**We will create a base model of 5X5 and then we will try variations in topology to figure out best possible model out of certain models**

In [0]:
from tensorflow import keras
import pandas as pd
import numpy as np
from keras import Sequential
from keras.layers import Dense,Activation
from keras.wrappers.scikit_learn import KerasRegressor
from sklearn.preprocessing import StandardScaler
from sklearn.preprocessing import MinMaxScaler
from sklearn.model_selection import train_test_split
from sklearn.model_selection import cross_val_score
from sklearn.model_selection import KFold
import statistics as st
from sklearn.model_selection import GridSearchCV

In [0]:
data=pd.read_csv(r"/content/Data.csv")

In [3]:
data.head(2)

Unnamed: 0,log(shear rate) in s^-1,Polymer conc(wt%),NaCl concentration(wt%),Ca+2 concentration(wt%),Temperature(in celsius),log(viscosity) in cP
0,0.010415,0.3,0.1,0.0,25.0,2309.56
1,0.022561,0.3,0.1,0.0,25.0,2298.77


In [0]:

# independent variables (X):shear rate, Polymer conc, NaCl concentration, Ca+2 concentration, Temperature
# dependent variable (Y): Viscosity

X=data[data.columns[0:5]]
Y=data[['log(viscosity) in cP']]

In [5]:
X.shape

(654, 5)

In [6]:
X.head(2)

Unnamed: 0,log(shear rate) in s^-1,Polymer conc(wt%),NaCl concentration(wt%),Ca+2 concentration(wt%),Temperature(in celsius)
0,0.010415,0.3,0.1,0.0,25.0
1,0.022561,0.3,0.1,0.0,25.0


In [7]:
Y[0:2]

Unnamed: 0,log(viscosity) in cP
0,2309.56
1,2298.77


In [0]:
### standardize the dependent variables

scaler_1=MinMaxScaler()
X=pd.DataFrame(scaler_1.fit_transform(X),columns=X.columns)

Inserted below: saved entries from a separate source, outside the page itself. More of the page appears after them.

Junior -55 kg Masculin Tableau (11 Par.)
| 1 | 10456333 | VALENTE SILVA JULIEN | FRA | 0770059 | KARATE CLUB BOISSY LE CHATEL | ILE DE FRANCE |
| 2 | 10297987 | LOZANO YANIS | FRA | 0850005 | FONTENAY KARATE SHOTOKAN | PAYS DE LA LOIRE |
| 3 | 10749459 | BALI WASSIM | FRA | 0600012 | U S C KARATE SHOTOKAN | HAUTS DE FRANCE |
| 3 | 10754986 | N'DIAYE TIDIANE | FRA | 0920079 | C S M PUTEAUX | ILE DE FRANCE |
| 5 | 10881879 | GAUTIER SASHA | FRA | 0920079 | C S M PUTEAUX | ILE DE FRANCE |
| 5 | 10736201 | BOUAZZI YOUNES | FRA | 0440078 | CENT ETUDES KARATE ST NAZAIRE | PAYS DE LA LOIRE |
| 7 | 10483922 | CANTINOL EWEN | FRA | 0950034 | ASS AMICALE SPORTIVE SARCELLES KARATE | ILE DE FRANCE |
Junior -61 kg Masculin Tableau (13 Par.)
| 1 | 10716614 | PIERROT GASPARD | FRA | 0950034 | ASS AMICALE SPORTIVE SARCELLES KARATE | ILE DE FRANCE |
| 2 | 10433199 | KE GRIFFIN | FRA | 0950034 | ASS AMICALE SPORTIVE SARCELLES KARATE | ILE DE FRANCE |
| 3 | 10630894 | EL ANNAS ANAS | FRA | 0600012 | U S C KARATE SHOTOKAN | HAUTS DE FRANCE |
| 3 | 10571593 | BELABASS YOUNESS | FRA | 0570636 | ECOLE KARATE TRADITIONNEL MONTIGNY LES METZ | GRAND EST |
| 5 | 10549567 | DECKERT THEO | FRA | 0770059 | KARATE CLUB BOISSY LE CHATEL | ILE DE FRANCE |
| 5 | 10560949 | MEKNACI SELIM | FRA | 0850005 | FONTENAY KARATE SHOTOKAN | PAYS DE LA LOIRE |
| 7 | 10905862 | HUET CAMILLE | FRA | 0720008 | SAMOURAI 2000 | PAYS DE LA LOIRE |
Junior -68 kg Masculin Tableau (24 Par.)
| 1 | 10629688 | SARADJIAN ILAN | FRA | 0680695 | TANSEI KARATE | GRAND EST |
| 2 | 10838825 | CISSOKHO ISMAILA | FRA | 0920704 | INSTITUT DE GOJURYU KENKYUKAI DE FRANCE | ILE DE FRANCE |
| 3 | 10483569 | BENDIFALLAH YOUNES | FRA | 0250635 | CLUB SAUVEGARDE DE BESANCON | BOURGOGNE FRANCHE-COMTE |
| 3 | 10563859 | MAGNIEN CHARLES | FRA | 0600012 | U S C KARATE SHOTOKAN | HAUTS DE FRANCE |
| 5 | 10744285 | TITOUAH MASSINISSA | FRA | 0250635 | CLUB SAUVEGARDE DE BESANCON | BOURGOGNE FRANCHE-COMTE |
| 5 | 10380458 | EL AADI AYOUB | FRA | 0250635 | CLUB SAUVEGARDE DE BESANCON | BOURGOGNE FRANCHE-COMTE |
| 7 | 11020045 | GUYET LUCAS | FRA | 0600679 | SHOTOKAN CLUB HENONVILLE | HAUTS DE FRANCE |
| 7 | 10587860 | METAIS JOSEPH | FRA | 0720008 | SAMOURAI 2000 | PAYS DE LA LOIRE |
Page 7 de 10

### scaling viscosity values between 0 to 1

scaler_2=StandardScaler()
Y=pd.DataFrame(scaler_2.fit_transform(Y),columns=Y.columns)


In [0]:
#creating a base model with two hidden layers and 5 neurons each
def build_model():
  model=Sequential()
  model.add(Dense(5,input_dim=5,kernel_initializer='normal',activation='relu'))
  model.add(Dense(5,kernel_initializer='normal',activation='relu'))
  model.add(Dense(5,kernel_initializer='normal',activation='relu'))
  model.add(Dense(1,kernel_initializer='normal'))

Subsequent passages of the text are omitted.